-- Records to use follows --

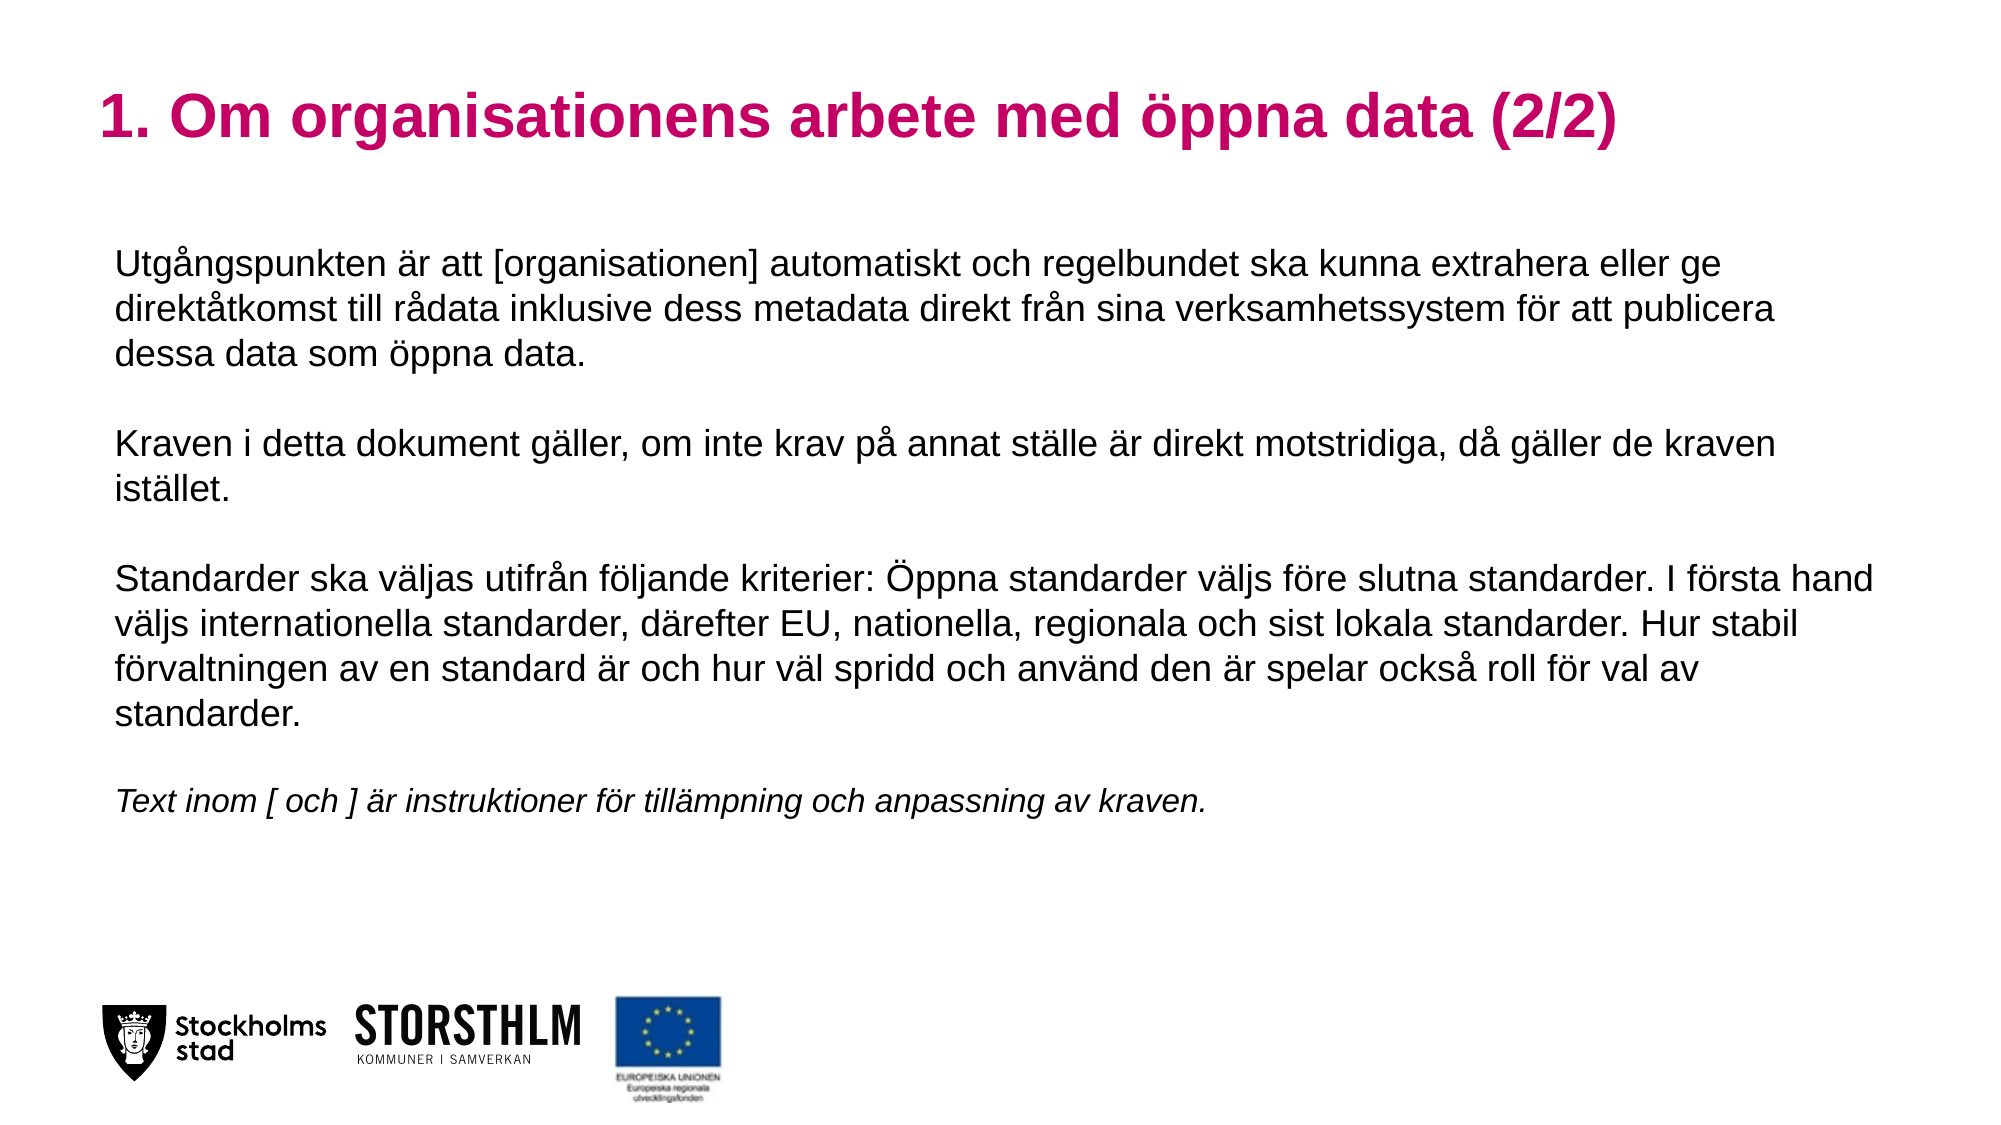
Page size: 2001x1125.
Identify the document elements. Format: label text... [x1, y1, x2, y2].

picture [355, 1004, 580, 1064]
title 1. Om organisationens arbete med öppna data (2/2) [99, 75, 1900, 212]
text_box Utgångspunkten är att [organisationen] automatiskt och regelbundet ska kunna extrahera eller ge direktåtkomst till rådata inklusive dess metadata direkt från sina verksamhetssystem för att publicera dessa data som öppna data. Kraven i detta dokument gäller, om inte krav på annat ställe är direkt motstridiga, då gäller de kraven istället. Standarder ska väljas utifrån följande kriterier: Öppna standarder väljs före slutna standarder. I första hand väljs internationella standarder, därefter EU, nationella, regionala och sist lokala standarder. Hur stabil förvaltningen av en standard är och hur väl spridd och använd den är spelar också roll för val av standarder. Text inom [ och ] är instruktioner för tillämpning och anpassning av kraven. [99, 231, 1900, 827]
picture [614, 995, 723, 1103]
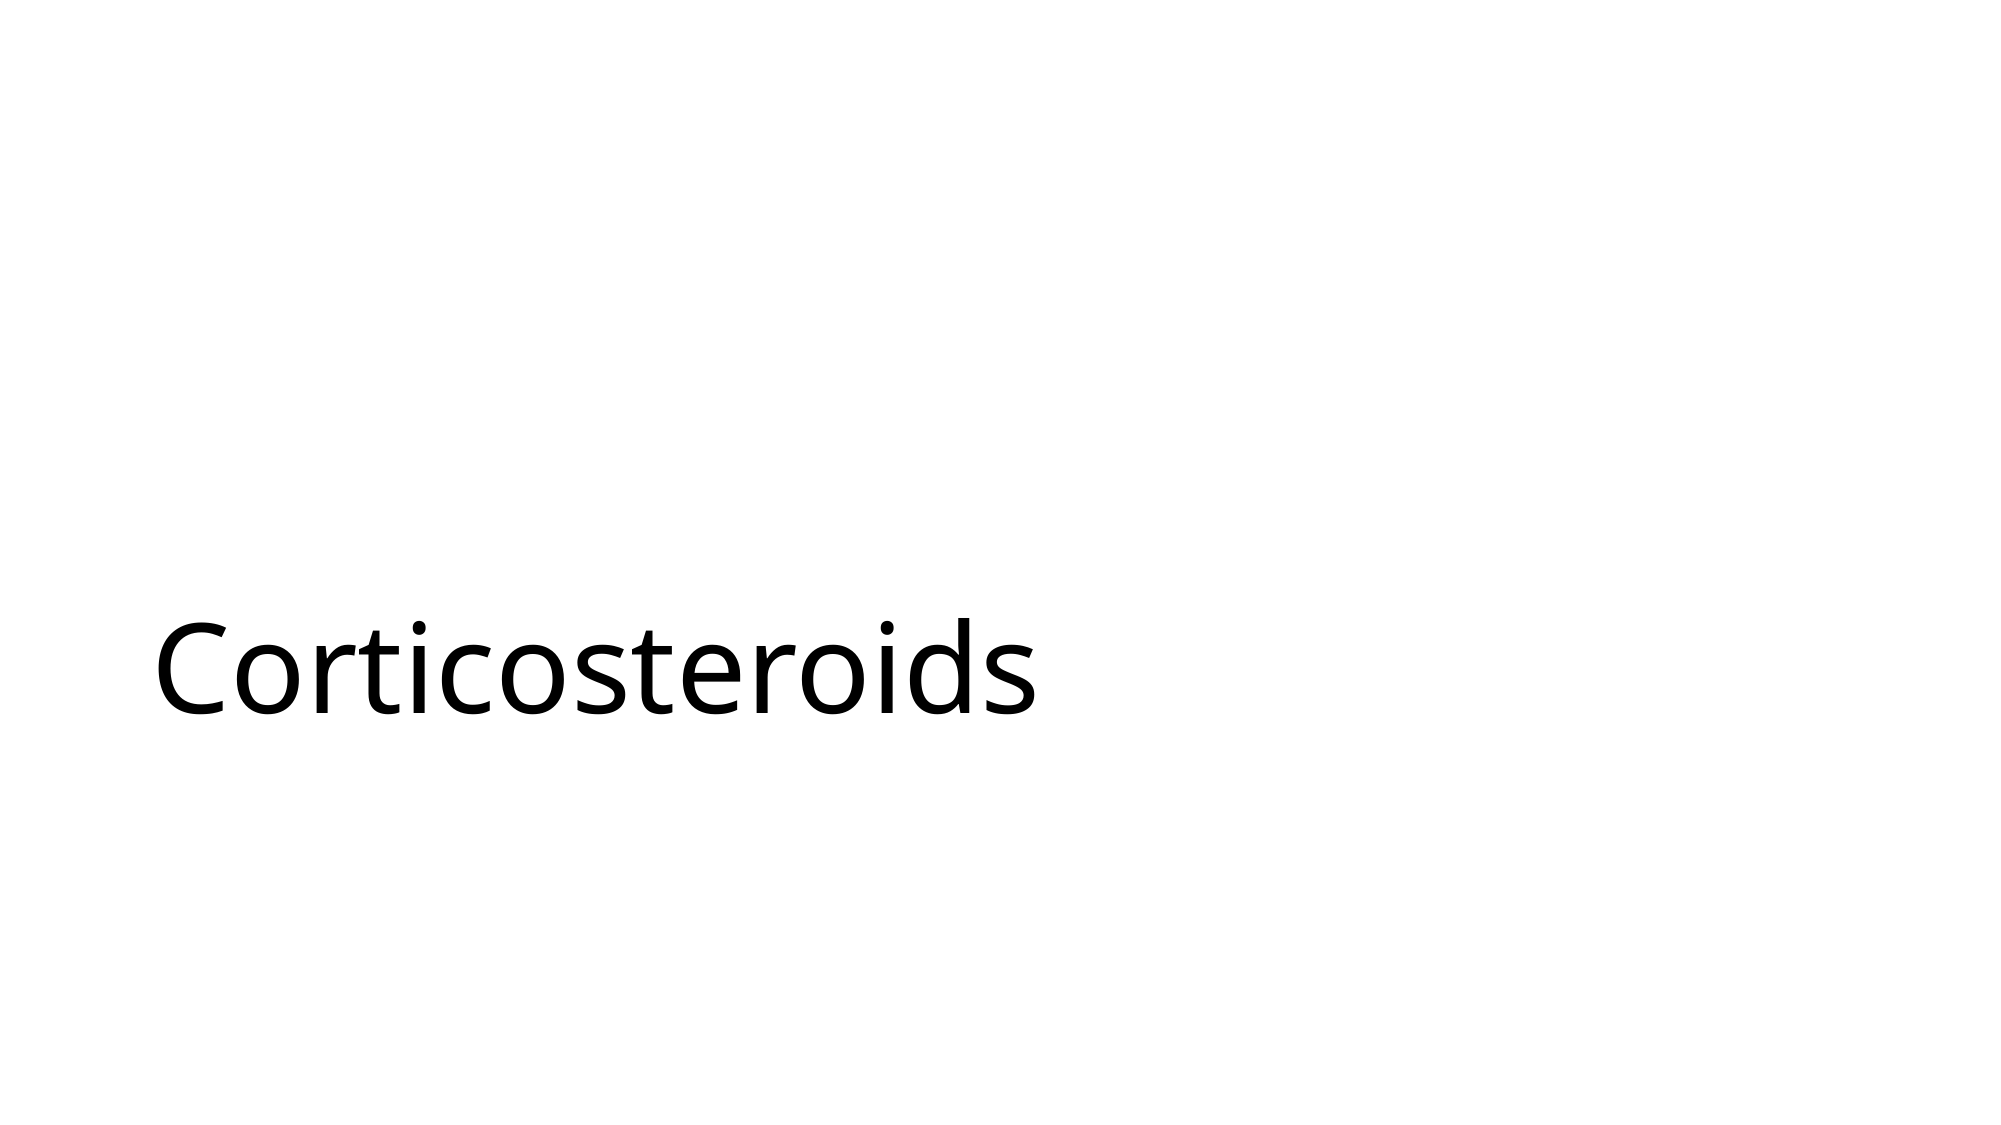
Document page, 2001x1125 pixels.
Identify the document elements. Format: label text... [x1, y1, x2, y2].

title Corticosteroids [136, 280, 1862, 749]
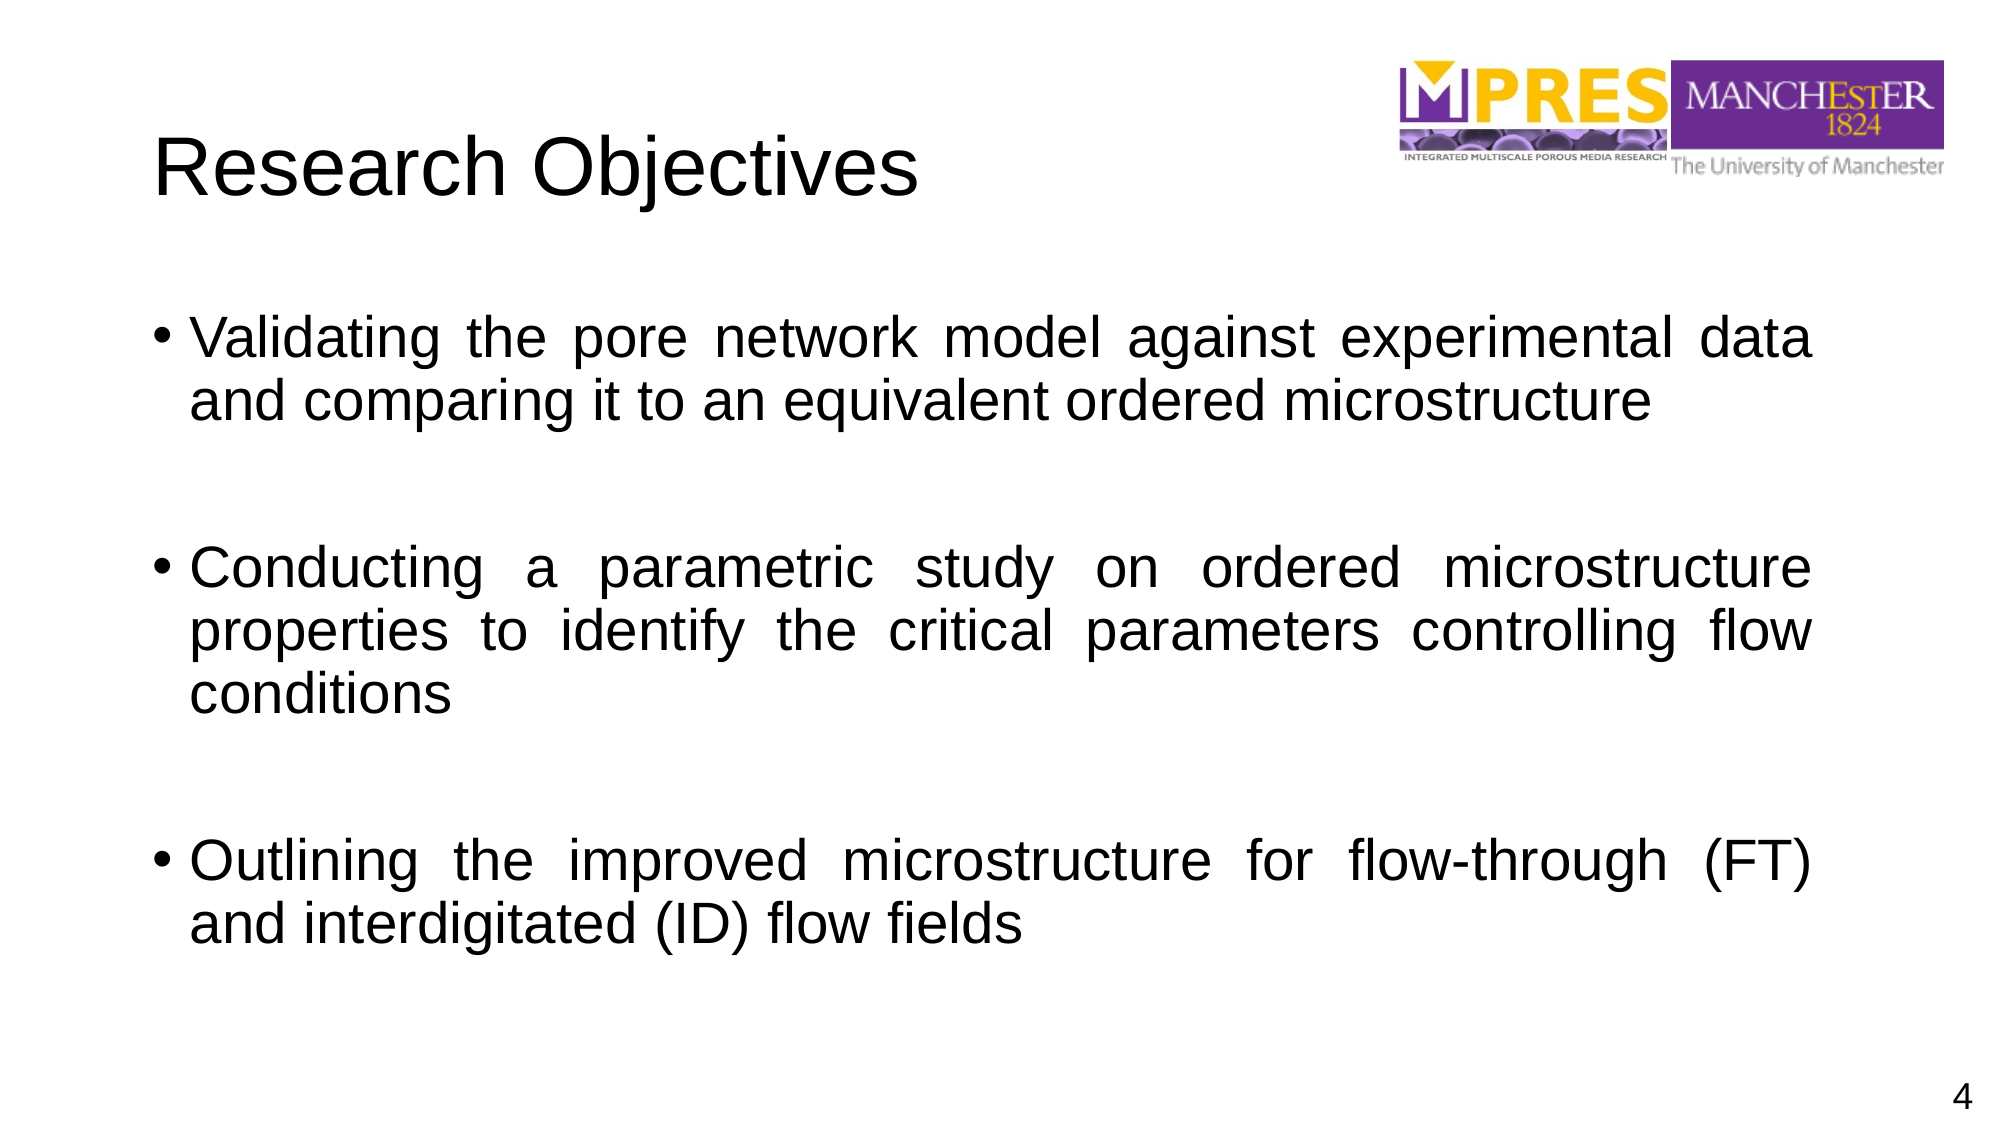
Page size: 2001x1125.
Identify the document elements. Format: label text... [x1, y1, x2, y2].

-- Records to use concluded --

What you need to do ::
Pictures are to be omitted from the copy, and only the lines from the one containing "Document page, 2001x1125 pixels." through the final line of the listing above are to be written out exactly.

Written answer ::
Document page, 2001x1125 pixels.
Identify the document elements. Format: label text... [x1, y1, x2, y2].

title Corticosteroids [136, 280, 1862, 749]
Page size: 2001x1125.
Identify the document elements. Format: label text... [x1, y1, x2, y2].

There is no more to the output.